Un Nuremberg moral pour l’Occident pour expier ses cinq siècles d’impunité (2)
« Quand les blancs sont venus en Afrique, nous avions la terre et ils avaient la Bible. Ils nous ont demandé de prier avec les yeux fermés ; quand nous avons ouvert les yeux, les blancs avaient la terre et nous avions la Bible. » (Jomo Kenyatta, ancien président Kenyan)
« Les nations européennes se vautrent dans l’opulence la plus ostentatoire. Cette opulence européenne est littéralement scandaleuse car elle a été bâtie sur le dos des esclaves, elle s’est nourrie de leur sang. Ce bien être est du à la sueur et aux cadavres des nègres, des arabes, des indiens et des jaunes. » (Frantz Fanon)

• **Questions sur le texte**:
[A] Dans le passage, reprenez la partie qui commence par les mots contenant « Un Nuremberg moral » et se termine par « ancien président Kenyan) », en remplaçant « la terre » par « les terres ».
[B] D'après le passage, quelle fonction Jomo Kenyatta a-t-il occupée ?
Les données proviennent d'une autre source que ce passage.

• **Contenu des données**:
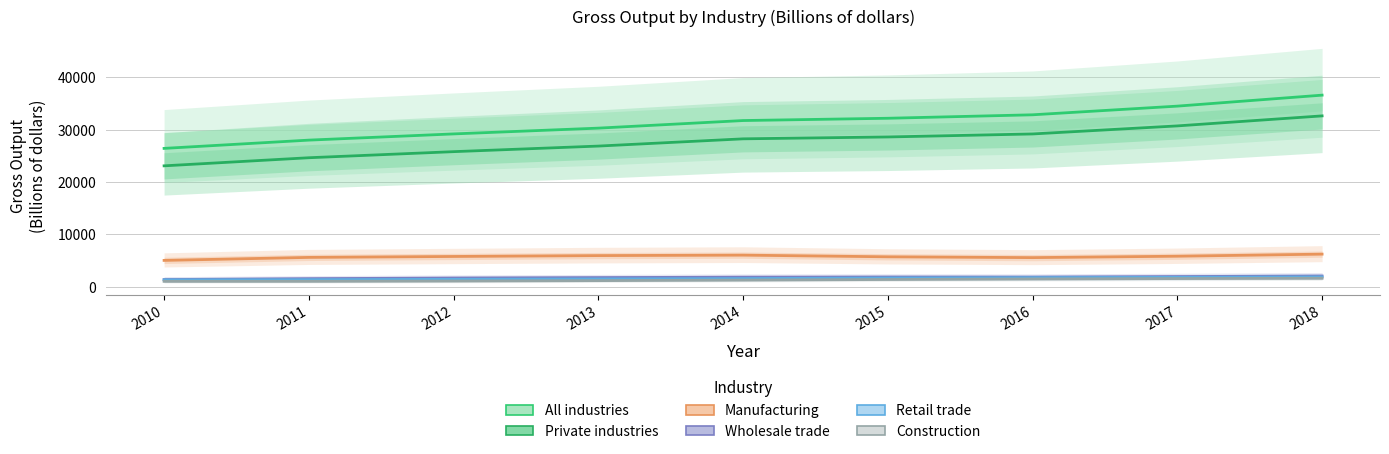

How many distinct data groups are displayed?

6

• **Réponses données**:
[A]
Un Nuremberg moral pour l’Occident pour expier ses cinq siècles d’impunité (2)
« Quand les blancs sont venus en Afrique, nous avions les terres et ils avaient la Bible. Ils nous ont demandé de prier avec les yeux fermés ; quand nous avons ouvert les yeux, les blancs avaient les terres et nous avions la Bible. » (Jomo Kenyatta, ancien président Kenyan)

[B] Il est ancien président kenyan.